Funny story written by whatinthe world

Tuesday, 30 November 2010

image for Brown to join Ashes cricket squad
England's next wicketkeeper?

London, England. The touring English cricket team, currently contesting a five test series against Australia, have sent an SOS to Gordon Brown, former PM of United Kingdom, to join the team as a replacement wicket keeper in case existing 'keeper Mat Prior breaks down with injury.

Despite the fact that Brown has never kept wickets in his entire life, the English squad agreed that Brown's massive 175 inch girth would be substantial enough to stop any balls leaking away into the field. Brown will have special pads designed for him and, if necessary, a custom-made helmet to deflect any bouncing deliveries.

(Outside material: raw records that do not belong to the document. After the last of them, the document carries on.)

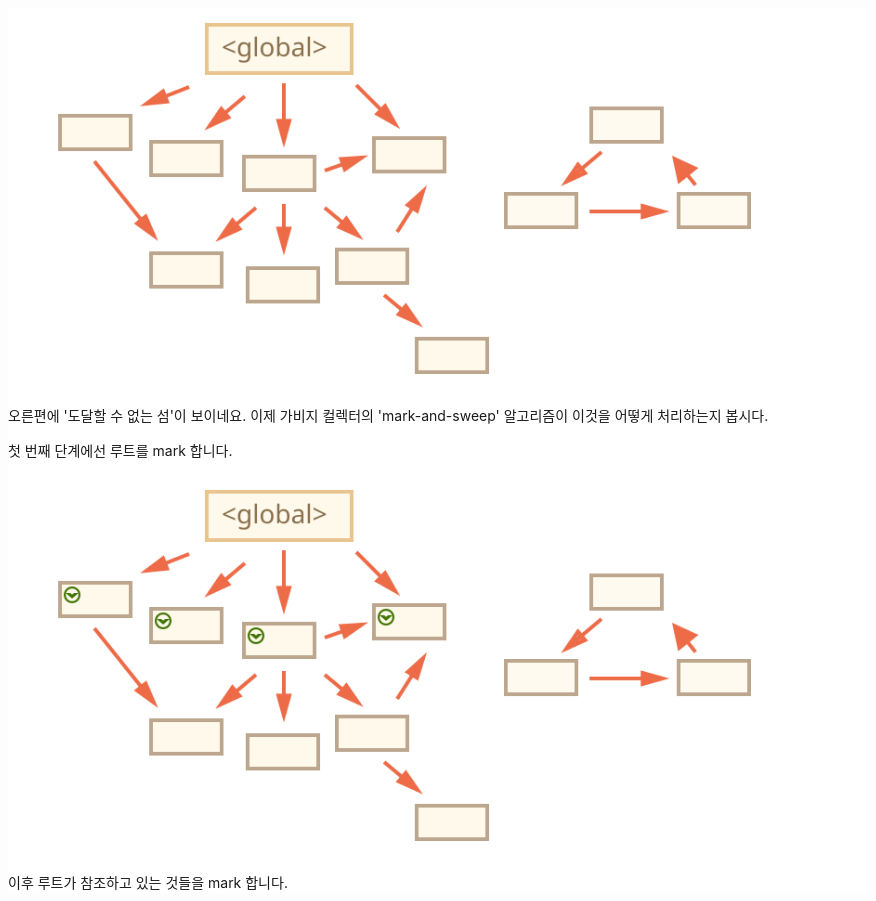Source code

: ![](garbage-collection-1.svg)

오른편에 '도달할 수 없는 섬'이 보이네요. 이제 가비지 컬렉터의 'mark-and-sweep' 알고리즘이 이것을 어떻게 처리하는지 봅시다.

첫 번째 단계에선 루트를 mark 합니다.

![](garbage-collection-2.svg)

이후 루트가 참조하고 있는 것들을 mark 합니다.
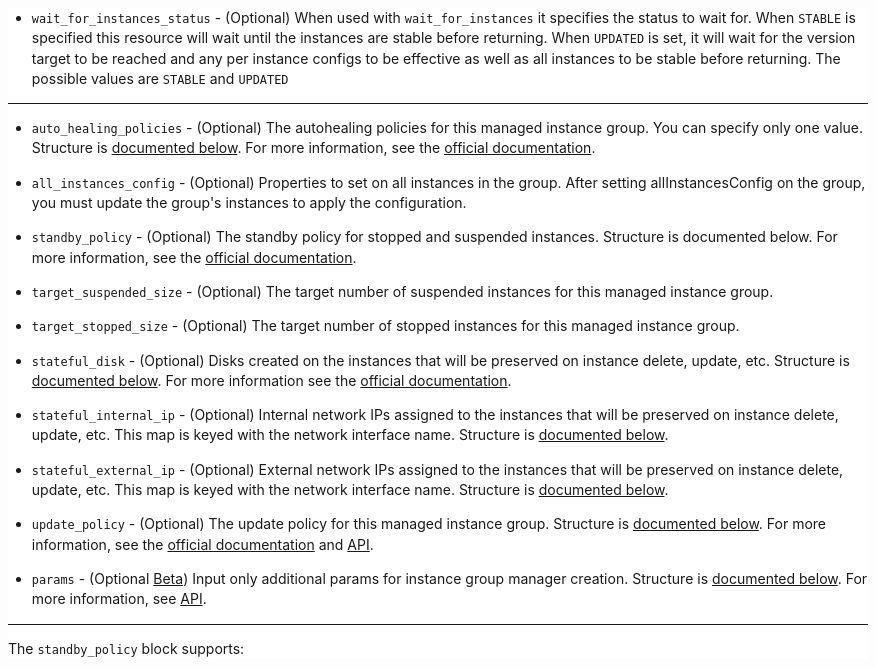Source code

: * `wait_for_instances_status` - (Optional) When used with `wait_for_instances` it specifies the status to wait for.
    When `STABLE` is specified this resource will wait until the instances are stable before returning. When `UPDATED` is
    set, it will wait for the version target to be reached and any per instance configs to be effective as well as all
    instances to be stable before returning. The possible values are `STABLE` and `UPDATED`

---

* `auto_healing_policies` - (Optional) The autohealing policies for this managed instance
group. You can specify only one value. Structure is [documented below](#nested_auto_healing_policies). For more information, see the [official documentation](https://cloud.google.com/compute/docs/instance-groups/creating-groups-of-managed-instances#monitoring_groups).

* `all_instances_config` - (Optional)
  Properties to set on all instances in the group. After setting
  allInstancesConfig on the group, you must update the group's instances to
  apply the configuration.

* `standby_policy` - (Optional) The standby policy for stopped and suspended instances. Structure is documented below. For more information, see the [official documentation](https://cloud.google.com/compute/docs/instance-groups/suspended-and-stopped-vms-in-mig).

* `target_suspended_size` - (Optional) The target number of suspended instances for this managed instance group.

* `target_stopped_size` - (Optional) The target number of stopped instances for this managed instance group.

* `stateful_disk` - (Optional) Disks created on the instances that will be preserved on instance delete, update, etc. Structure is [documented below](#nested_stateful_disk). For more information see the [official documentation](https://cloud.google.com/compute/docs/instance-groups/configuring-stateful-disks-in-migs).

* `stateful_internal_ip` - (Optional) Internal network IPs assigned to the instances that will be preserved on instance delete, update, etc. This map is keyed with the network interface name. Structure is [documented below](#nested_stateful_internal_ip).

* `stateful_external_ip` - (Optional) External network IPs assigned to the instances that will be preserved on instance delete, update, etc. This map is keyed with the network interface name. Structure is [documented below](#nested_stateful_external_ip).

* `update_policy` - (Optional) The update policy for this managed instance group. Structure is [documented below](#nested_update_policy). For more information, see the [official documentation](https://cloud.google.com/compute/docs/instance-groups/updating-managed-instance-groups) and [API](https://cloud.google.com/compute/docs/reference/rest/v1/instanceGroupManagers/patch).

* `params` - (Optional [Beta](https://terraform.io/docs/providers/google/guides/provider_versions.html)) Input only additional params for instance group manager creation. Structure is [documented below](#nested_params). For more information, see [API](https://cloud.google.com/compute/docs/reference/rest/beta/instanceGroupManagers/insert).

- - -

The `standby_policy` block supports:
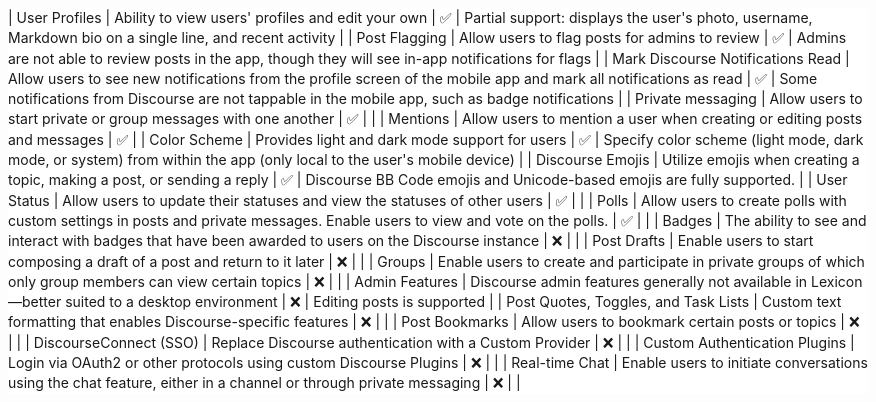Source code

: | User Profiles                        | Ability to view users' profiles and edit your own                                                                                                       | ✅        | Partial support: displays the user's photo, username, Markdown bio on a single line, and recent activity              |
| Post Flagging                        | Allow users to flag posts for admins to review                                                                                                          | ✅        | Admins are not able to review posts in the app, though they will see in-app notifications for flags                   |
| Mark Discourse Notifications Read    | Allow users to see new notifications from the profile screen of the mobile app and mark all notifications as read                                       | ✅        | Some notifications from Discourse are not tappable in the mobile app, such as badge notifications                     |
| Private messaging                    | Allow users to start private or group messages with one another                                                                                         | ✅        |                                                                                                                       |
| Mentions                             | Allow users to mention a user when creating or editing posts and messages                                                                               | ✅        |
| Color Scheme                         | Provides light and dark mode support for users                                                                                                          | ✅        | Specify color scheme (light mode, dark mode, or system) from within the app (only local to the user's mobile device)  |
| Discourse Emojis                     | Utilize emojis when creating a topic, making a post, or sending a reply                                                                                 | ✅        | Discourse BB Code emojis and Unicode-based emojis are fully supported.                                                |
| User Status                          | Allow users to update their statuses and view the statuses of other users                                                                               | ✅        |                                                                                                                       |
| Polls                                | Allow users to create polls with custom settings in posts and private messages. Enable users to view and vote on the polls.                             | ✅        |                                                                                                                       |
| Badges                               | The ability to see and interact with badges that have been awarded to users on the Discourse instance                                                   | ❌        |                                                                                                                       |
| Post Drafts                          | Enable users to start composing a draft of a post and return to it later                                                                                | ❌        |                                                                                                                       |
| Groups                               | Enable users to create and participate in private groups of which only group members can view certain topics                                            | ❌        |                                                                                                                       |
| Admin Features                       | Discourse admin features generally not available in Lexicon—better suited to a desktop environment                                                      | ❌        | Editing posts is supported                                                                                            |
| Post Quotes, Toggles, and Task Lists | Custom text formatting that enables Discourse-specific features                                                                                         | ❌        |                                                                                                                       |
| Post Bookmarks                       | Allow users to bookmark certain posts or topics                                                                                                         | ❌        |                                                                                                                       |
| DiscourseConnect (SSO)               | Replace Discourse authentication with a Custom Provider                                                                                                 | ❌        |                                                                                                                       |
| Custom Authentication Plugins        | Login via OAuth2 or other protocols using custom Discourse Plugins                                                                                      | ❌        |                                                                                                                       |
| Real-time Chat                       | Enable users to initiate conversations using the chat feature, either in a channel or through private messaging                                         | ❌        |                                                                                                                       |
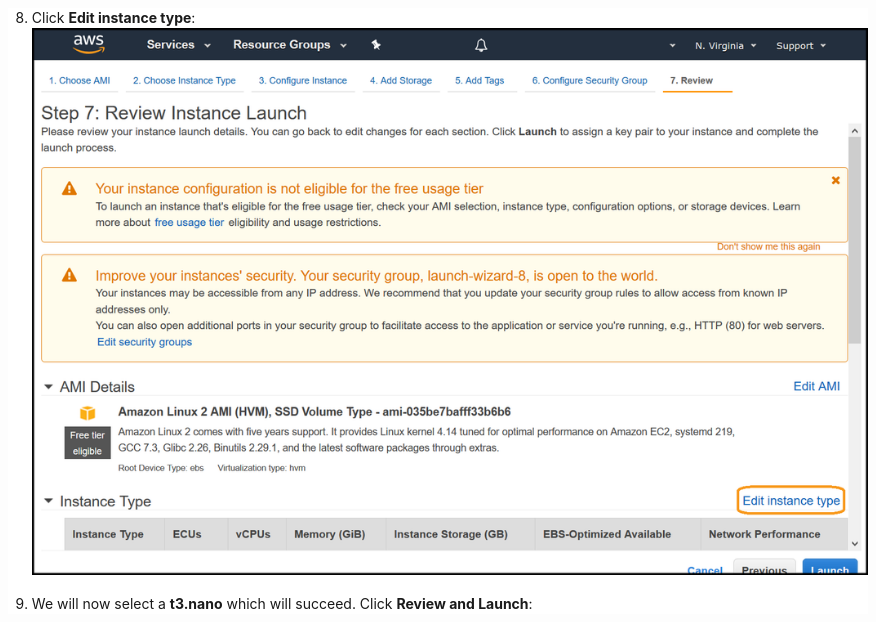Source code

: 8. Click **Edit instance type**: 
![Images/AWSFamilyUpdate15.png](Images/AWSFamilyUpdate15.png)

9. We will now select a **t3.nano** which will succeed. Click **Review and Launch**: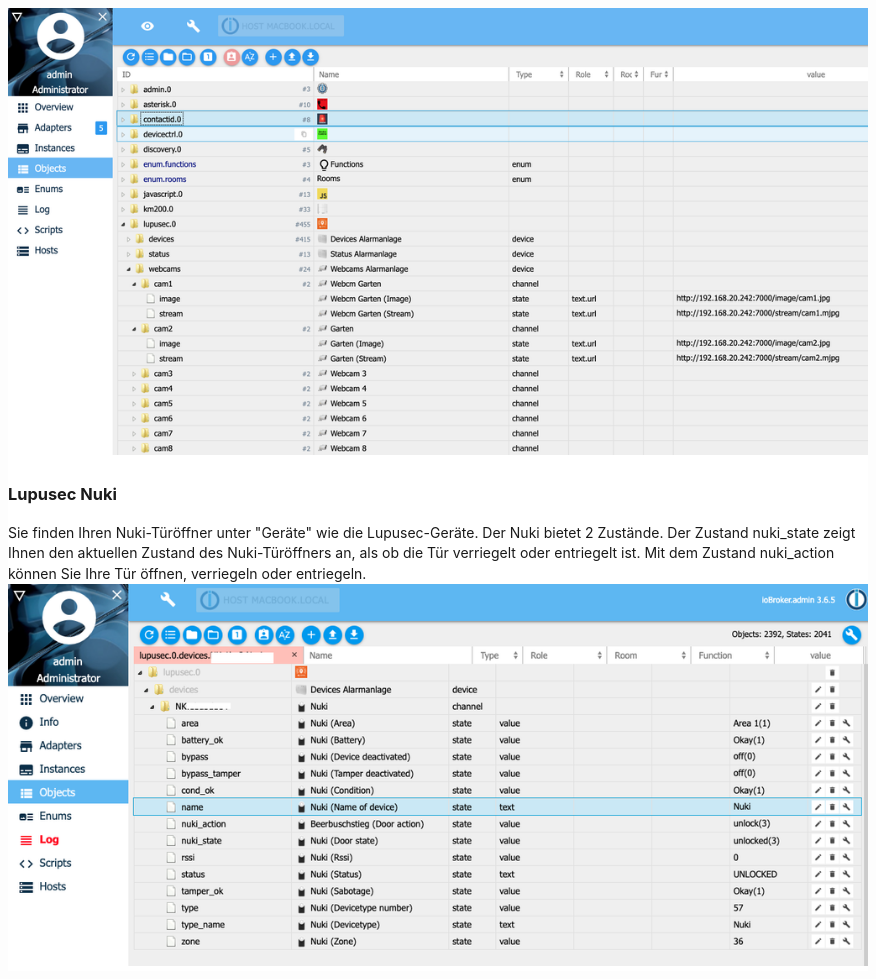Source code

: ![lupusec_obj_webcam](../../../en/adapterref/iobroker.lupusec/docs/en/img/lupusec_obj_webcam.png)

### Lupusec Nuki
Sie finden Ihren Nuki-Türöffner unter "Geräte" wie die Lupusec-Geräte. Der Nuki bietet 2 Zustände. Der Zustand nuki_state zeigt Ihnen den aktuellen Zustand des Nuki-Türöffners an, als ob die Tür verriegelt oder entriegelt ist. Mit dem Zustand nuki_action können Sie Ihre Tür öffnen, verriegeln oder entriegeln.
![lupusec_obj_nuki](../../../en/adapterref/iobroker.lupusec/docs/en/img/lupusec_obj_nuki.png)
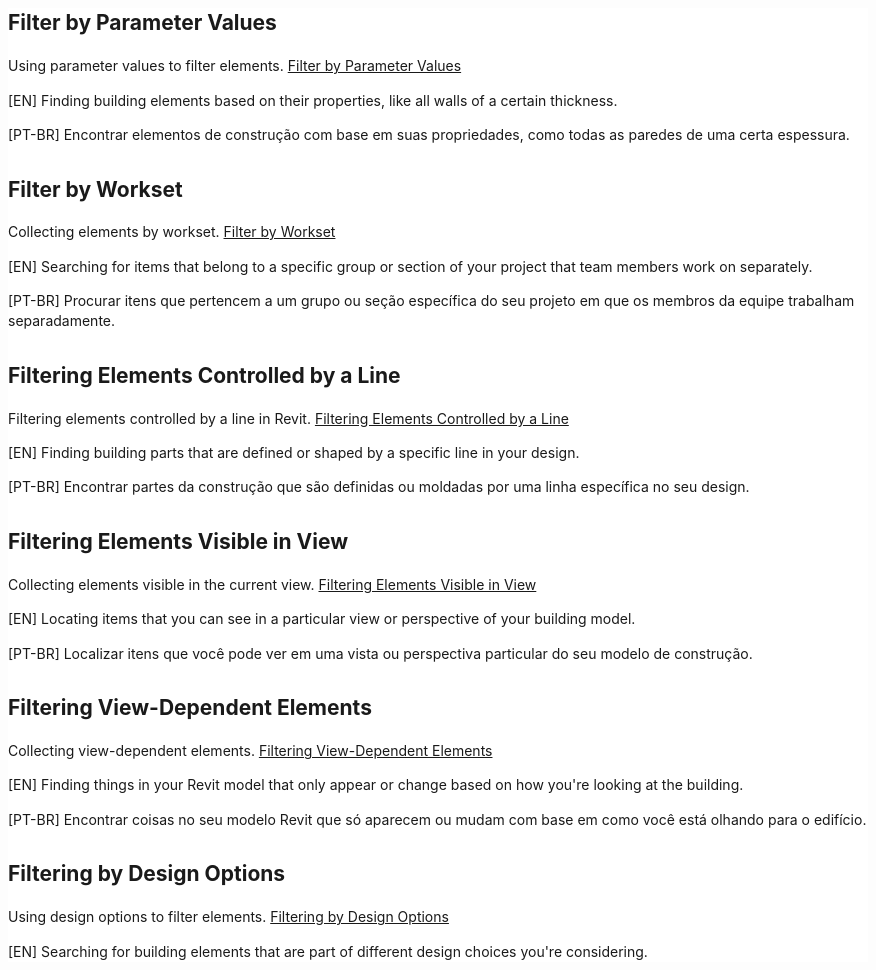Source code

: ## Filter by Parameter Values
Using parameter values to filter elements.
[Filter by Parameter Values](Filter_by_Parameter_Values.md)

[EN] Finding building elements based on their properties, like all walls of a certain thickness.

[PT-BR] Encontrar elementos de construção com base em suas propriedades, como todas as paredes de uma certa espessura.

## Filter by Workset
Collecting elements by workset.
[Filter by Workset](Filter_by_Workset.md)

[EN] Searching for items that belong to a specific group or section of your project that team members work on separately.

[PT-BR] Procurar itens que pertencem a um grupo ou seção específica do seu projeto em que os membros da equipe trabalham separadamente.

## Filtering Elements Controlled by a Line
Filtering elements controlled by a line in Revit.
[Filtering Elements Controlled by a Line](Filtering%20Elements%20Controlled%20by%20a%20Line.md)

[EN] Finding building parts that are defined or shaped by a specific line in your design.

[PT-BR] Encontrar partes da construção que são definidas ou moldadas por uma linha específica no seu design.

## Filtering Elements Visible in View
Collecting elements visible in the current view.
[Filtering Elements Visible in View](Filtering%20Elements%20Visible%20in%20View.md)

[EN] Locating items that you can see in a particular view or perspective of your building model.

[PT-BR] Localizar itens que você pode ver em uma vista ou perspectiva particular do seu modelo de construção.

## Filtering View-Dependent Elements
Collecting view-dependent elements.
[Filtering View-Dependent Elements](Filtering%20View-Dependent%20Elements.md)

[EN] Finding things in your Revit model that only appear or change based on how you're looking at the building.

[PT-BR] Encontrar coisas no seu modelo Revit que só aparecem ou mudam com base em como você está olhando para o edifício.

## Filtering by Design Options
Using design options to filter elements.
[Filtering by Design Options](Filtering%20by%20Design%20Options.md)

[EN] Searching for building elements that are part of different design choices you're considering.

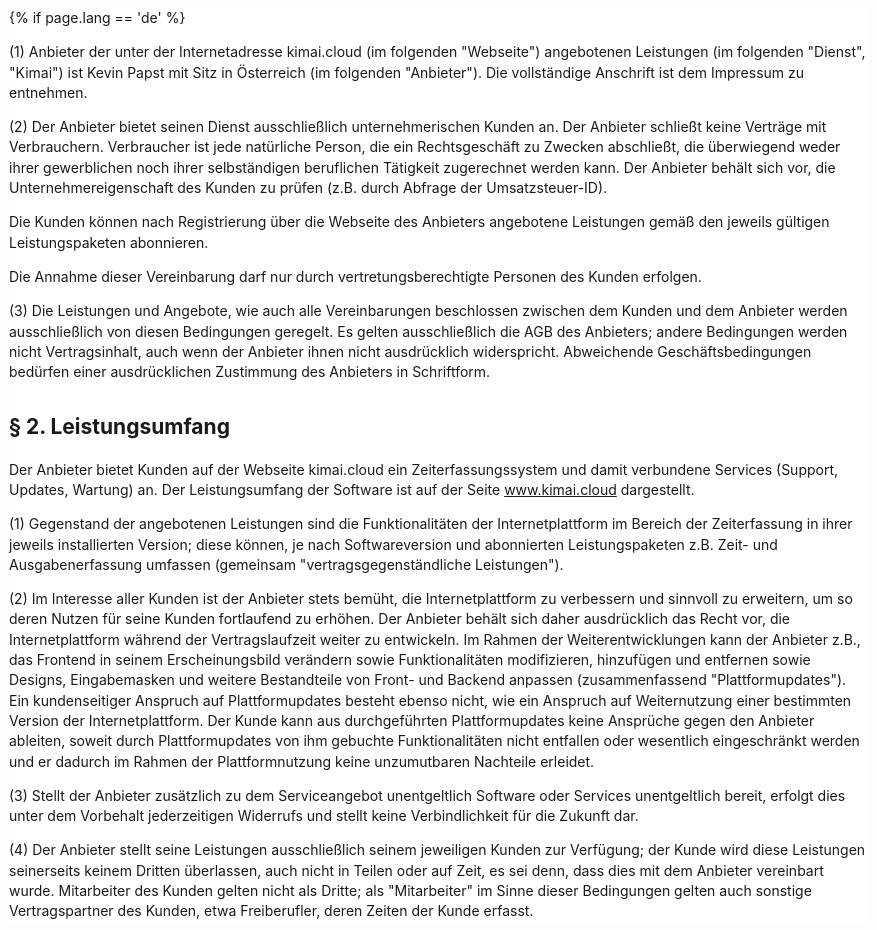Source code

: {% if page.lang == 'de' %}

(1) Anbieter der unter der Internetadresse kimai.cloud (im folgenden "Webseite") angebotenen Leistungen (im folgenden "Dienst", "Kimai") ist Kevin Papst mit Sitz in Österreich (im folgenden "Anbieter"). Die vollständige Anschrift ist dem Impressum zu entnehmen.

(2) Der Anbieter bietet seinen Dienst ausschließlich unternehmerischen Kunden an. Der Anbieter schließt keine Verträge mit Verbrauchern.
Verbraucher ist jede natürliche Person, die ein Rechtsgeschäft zu Zwecken abschließt, die überwiegend weder ihrer gewerblichen noch ihrer selbständigen beruflichen Tätigkeit zugerechnet werden kann.
Der Anbieter behält sich vor, die Unternehmereigenschaft des Kunden zu prüfen (z.B. durch Abfrage der Umsatzsteuer-ID).

Die Kunden können nach Registrierung über die Webseite des Anbieters angebotene Leistungen gemäß den jeweils gültigen Leistungspaketen abonnieren.

Die Annahme dieser Vereinbarung darf nur durch vertretungsberechtigte Personen des Kunden erfolgen.

(3) Die Leistungen und Angebote, wie auch alle Vereinbarungen beschlossen zwischen dem Kunden und dem Anbieter werden ausschließlich von diesen Bedingungen geregelt.
Es gelten ausschließlich die AGB des Anbieters; andere Bedingungen werden nicht Vertragsinhalt, auch wenn der Anbieter ihnen nicht ausdrücklich widerspricht. Abweichende Geschäftsbedingungen bedürfen einer ausdrücklichen Zustimmung des Anbieters in Schriftform.

## § 2. Leistungsumfang

Der Anbieter bietet Kunden auf der Webseite kimai.cloud ein Zeiterfassungssystem und damit verbundene Services (Support, Updates, Wartung) an. Der Leistungsumfang der Software ist auf der Seite www.kimai.cloud dargestellt.

(1) Gegenstand der angebotenen Leistungen sind die Funktionalitäten der Internetplattform im Bereich der Zeiterfassung in ihrer jeweils installierten Version; diese können, je nach Softwareversion und abonnierten Leistungspaketen z.B. Zeit- und Ausgabenerfassung umfassen (gemeinsam "vertragsgegenständliche Leistungen").

(2) Im Interesse aller Kunden ist der Anbieter stets bemüht, die Internetplattform zu verbessern und sinnvoll zu erweitern, um so deren Nutzen für seine Kunden fortlaufend zu erhöhen.
Der Anbieter behält sich daher ausdrücklich das Recht vor, die Internetplattform während der Vertragslaufzeit weiter zu entwickeln. Im Rahmen der Weiterentwicklungen kann der Anbieter z.B., das Frontend in seinem Erscheinungsbild verändern sowie Funktionalitäten modifizieren, hinzufügen und entfernen sowie Designs, Eingabemasken und weitere Bestandteile von Front- und Backend anpassen (zusammenfassend "Plattformupdates").
Ein kundenseitiger Anspruch auf Plattformupdates besteht ebenso nicht, wie ein Anspruch auf Weiternutzung einer bestimmten Version der Internetplattform. Der Kunde kann aus durchgeführten Plattformupdates keine Ansprüche gegen den Anbieter ableiten, soweit durch Plattformupdates von ihm gebuchte Funktionalitäten nicht entfallen oder wesentlich eingeschränkt werden und er dadurch im Rahmen der Plattformnutzung keine unzumutbaren Nachteile erleidet.

(3) Stellt der Anbieter zusätzlich zu dem Serviceangebot unentgeltlich Software oder Services unentgeltlich bereit, erfolgt dies unter dem Vorbehalt jederzeitigen Widerrufs und stellt keine Verbindlichkeit für die Zukunft dar.

(4) Der Anbieter stellt seine Leistungen ausschließlich seinem jeweiligen Kunden zur Verfügung; der Kunde wird diese Leistungen seinerseits keinem Dritten überlassen, auch nicht in Teilen oder auf Zeit, es sei denn, dass dies mit dem Anbieter vereinbart wurde.
Mitarbeiter des Kunden gelten nicht als Dritte; als "Mitarbeiter" im Sinne dieser Bedingungen gelten auch sonstige Vertragspartner des Kunden, etwa Freiberufler, deren Zeiten der Kunde erfasst.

In a press briefing, Mr Brown admitted he was looking forward to the challenge and, despite the fact he was pushing 60, would endeavour to give the role 100 per cent of his energies. "I'll stop those damn Aussies even if it costs me an injury or six" the former PM said.

Three other individuals were considered for the role including former Chancellor Nigel Lawson, Top Gear's The Stig and HRH Prince Edward, though he couldn't because Mummy wouldn't let him.

The funny story above is a satire or parody. It is entirely fictitious.